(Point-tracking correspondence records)
*** Begin section ***

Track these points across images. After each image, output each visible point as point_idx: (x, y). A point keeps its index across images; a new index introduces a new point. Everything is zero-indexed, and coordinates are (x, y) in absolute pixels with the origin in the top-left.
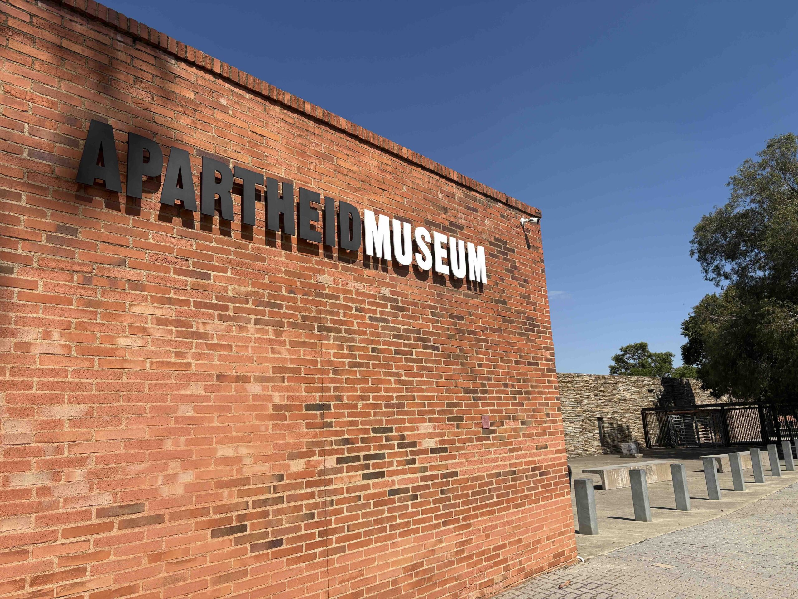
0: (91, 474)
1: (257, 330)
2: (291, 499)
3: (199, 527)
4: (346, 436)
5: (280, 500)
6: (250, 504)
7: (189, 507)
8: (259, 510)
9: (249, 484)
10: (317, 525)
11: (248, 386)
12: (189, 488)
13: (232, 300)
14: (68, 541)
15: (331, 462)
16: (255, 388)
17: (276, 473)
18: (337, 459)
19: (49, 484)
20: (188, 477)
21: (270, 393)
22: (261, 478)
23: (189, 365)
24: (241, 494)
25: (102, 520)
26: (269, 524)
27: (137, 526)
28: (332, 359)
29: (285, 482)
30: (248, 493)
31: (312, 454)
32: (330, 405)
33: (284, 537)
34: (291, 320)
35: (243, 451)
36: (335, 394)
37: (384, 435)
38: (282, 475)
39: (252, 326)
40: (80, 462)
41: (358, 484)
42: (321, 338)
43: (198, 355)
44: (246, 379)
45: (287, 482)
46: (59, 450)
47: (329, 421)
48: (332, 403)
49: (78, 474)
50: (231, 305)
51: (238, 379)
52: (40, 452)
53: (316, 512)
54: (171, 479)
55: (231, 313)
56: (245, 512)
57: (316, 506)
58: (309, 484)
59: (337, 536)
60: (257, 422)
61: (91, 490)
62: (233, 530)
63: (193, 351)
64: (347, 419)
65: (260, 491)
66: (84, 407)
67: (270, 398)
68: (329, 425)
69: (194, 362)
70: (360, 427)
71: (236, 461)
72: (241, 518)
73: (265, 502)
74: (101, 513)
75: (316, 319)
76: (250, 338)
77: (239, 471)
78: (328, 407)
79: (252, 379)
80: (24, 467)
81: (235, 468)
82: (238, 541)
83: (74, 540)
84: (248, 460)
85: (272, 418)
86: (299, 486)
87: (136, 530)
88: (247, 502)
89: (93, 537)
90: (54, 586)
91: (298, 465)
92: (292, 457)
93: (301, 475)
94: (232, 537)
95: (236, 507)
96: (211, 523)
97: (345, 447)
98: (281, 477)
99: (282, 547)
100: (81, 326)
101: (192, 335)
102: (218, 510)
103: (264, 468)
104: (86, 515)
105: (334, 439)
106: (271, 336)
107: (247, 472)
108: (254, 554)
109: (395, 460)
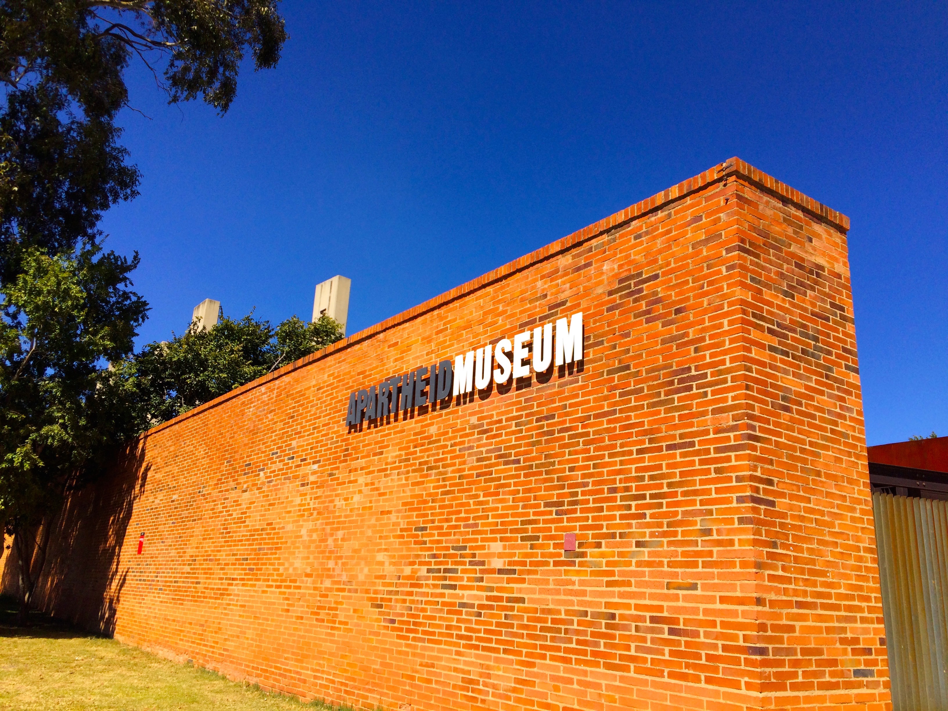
0: (343, 564)
1: (398, 480)
2: (402, 593)
3: (368, 599)
4: (435, 552)
5: (398, 593)
6: (385, 592)
7: (365, 587)
8: (388, 596)
9: (386, 579)
10: (413, 616)
11: (391, 516)
12: (366, 576)
13: (390, 463)
14: (336, 593)
15: (424, 571)
16: (394, 518)
17: (398, 574)
19: (334, 567)
20: (366, 570)
21: (400, 520)
22: (391, 577)
23: (372, 507)
24: (383, 585)
26: (391, 607)
28: (432, 491)
30: (385, 585)
31: (415, 563)
33: (397, 619)
34: (414, 468)
36: (431, 518)
37: (460, 552)
38: (400, 576)
39: (396, 477)
40: (341, 558)
41: (438, 591)
43: (376, 501)
44: (391, 512)
45: (401, 581)
46: (337, 552)
47: (425, 539)
48: (428, 526)
49: (340, 563)
50: (389, 467)
51: (388, 512)
52: (334, 552)
53: (413, 606)
54: (361, 571)
55: (389, 472)
56: (383, 596)
57: (414, 602)
58: (411, 585)
59: (422, 628)
60: (393, 540)
61: (342, 571)
62: (378, 606)
63: (375, 498)
64: (436, 538)
65: (390, 585)
66: (344, 532)
67: (399, 524)
68: (426, 543)
69: (374, 505)
70: (444, 544)
71: (383, 564)
72: (381, 599)
73: (391, 592)
74: (344, 583)
75: (425, 463)
76: (395, 485)
77: (383, 570)
78: (426, 529)
79: (393, 512)
80: (331, 558)
81: (382, 568)
82: (379, 613)
84: (387, 564)
85: (399, 537)
86: (407, 585)
87: (351, 594)
88: (384, 590)
89: (341, 594)
90: (332, 612)
91: (407, 571)
92: (405, 564)
93: (407, 577)
94: (377, 610)
95: (380, 592)
96: (371, 599)
97: (433, 560)
98: (399, 578)
99: (395, 625)
101: (375, 489)
102: (374, 592)
103: (393, 570)
104: (340, 583)
105: (427, 553)
106: (403, 482)
107: (386, 571)
108: (384, 624)
109: (466, 576)
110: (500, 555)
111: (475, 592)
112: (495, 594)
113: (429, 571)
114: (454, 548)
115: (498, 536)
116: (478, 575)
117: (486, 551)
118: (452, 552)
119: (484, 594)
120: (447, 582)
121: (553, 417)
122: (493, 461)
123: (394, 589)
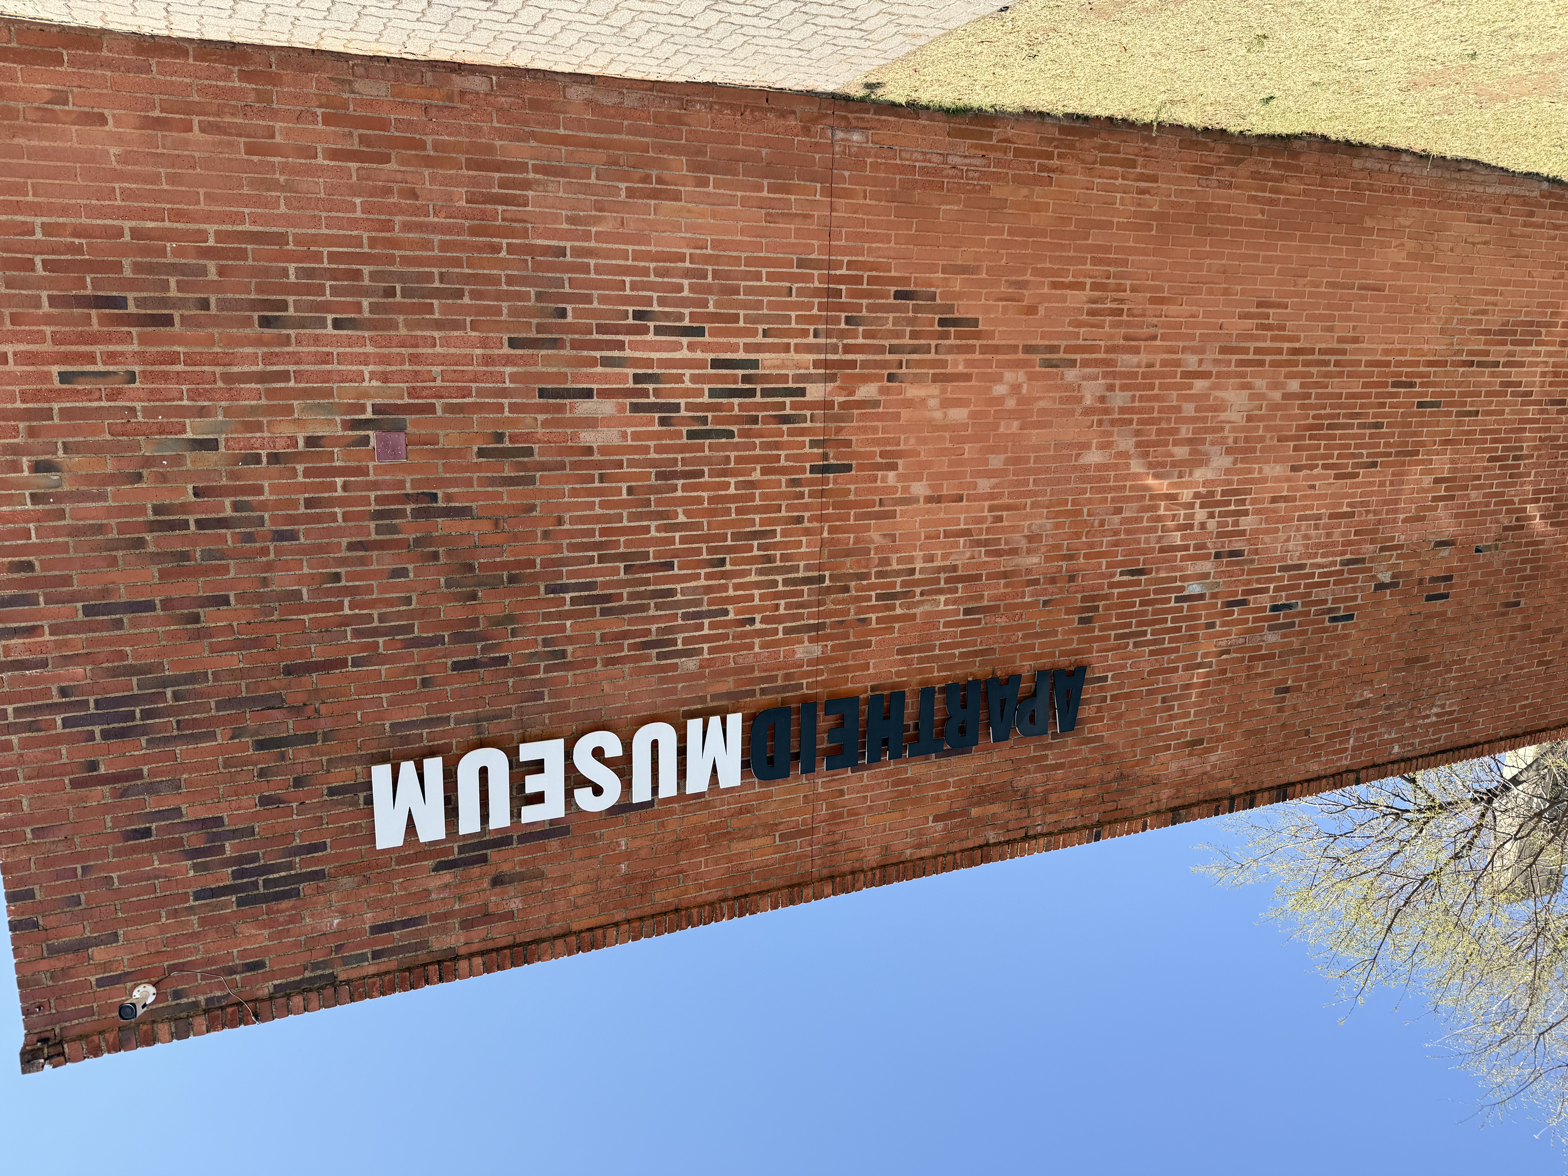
0: (1080, 400)
1: (911, 560)
2: (880, 349)
3: (990, 335)
4: (785, 427)
5: (893, 350)
6: (933, 350)
7: (1000, 357)
8: (922, 342)
9: (933, 374)
10: (842, 307)
11: (928, 493)
12: (998, 379)
13: (941, 591)
14: (1097, 342)
15: (815, 392)
16: (919, 489)
17: (897, 384)
18: (804, 395)
19: (1108, 394)
20: (1000, 390)
21: (899, 485)
22: (918, 379)
23: (991, 509)
24: (944, 364)
25: (1073, 356)
26: (911, 321)
27: (1046, 346)
28: (804, 539)
29: (886, 372)
30: (934, 364)
31: (843, 405)
32: (811, 472)
33: (891, 301)
34: (864, 582)
35: (938, 415)
36: (802, 489)
37: (709, 427)
38: (889, 380)
39: (918, 566)
40: (1087, 412)
41: (767, 355)
42: (820, 567)
43: (981, 520)
44: (929, 500)
45: (884, 372)
46: (1100, 423)
47: (815, 450)
48: (808, 475)
49: (1088, 401)
50: (942, 584)
51: (939, 499)
52: (1113, 423)
53: (843, 326)
54: (1016, 388)
55: (943, 576)
56: (940, 342)
57: (842, 334)
58: (852, 364)
59: (812, 286)
60: (918, 448)
61: (1079, 386)
62: (955, 322)
63: (985, 526)
64: (782, 453)
65: (919, 364)
66: (1081, 461)
67: (901, 478)
68: (814, 444)
69: (986, 514)
70: (757, 441)
71: (947, 403)
72: (945, 336)
73: (915, 350)
74: (1072, 363)
75: (829, 590)
76: (921, 550)
77: (943, 391)
78: (813, 470)
79: (922, 500)
80: (1122, 410)
81: (948, 395)
82: (951, 309)
83: (1094, 343)
84: (933, 403)
85: (900, 454)
86: (865, 364)
87: (1046, 342)
88: (936, 353)
89: (1081, 342)
90: (1109, 305)
91: (866, 391)
92: (876, 404)
93: (865, 379)
94: (956, 315)
95: (951, 349)
96: (978, 335)
97: (788, 411)
98: (891, 378)
99: (895, 288)
100: (1078, 535)
101: (986, 543)
102: (970, 349)
103: (913, 392)
104: (1085, 364)
105: (808, 424)
106: (894, 557)
107: (934, 389)
108: (933, 289)
109: (688, 384)
110: (591, 423)
111: (655, 355)
112: (598, 354)
113: (802, 392)
114: (730, 434)
115: (597, 457)
116: (651, 387)
117: (629, 430)
118: (734, 428)
119: (628, 353)
120: (740, 372)
121: (456, 666)
122: (625, 592)
123: (905, 357)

*** End section ***

**TASK REQUIREMENTS:** Pick out every line in the records that contains the word "each", matching its capitalization exactly, and copy those lines.

**RESPONSE TO THE EXERCISE:**
Track these points across images. After each image, output each visible point as point_idx: (x, y). A point keeps its index across images; a new index introduces a new point. Everything is zero-indexed, and coordinates are (x, y) in absolute pixels with the origin in the top-left.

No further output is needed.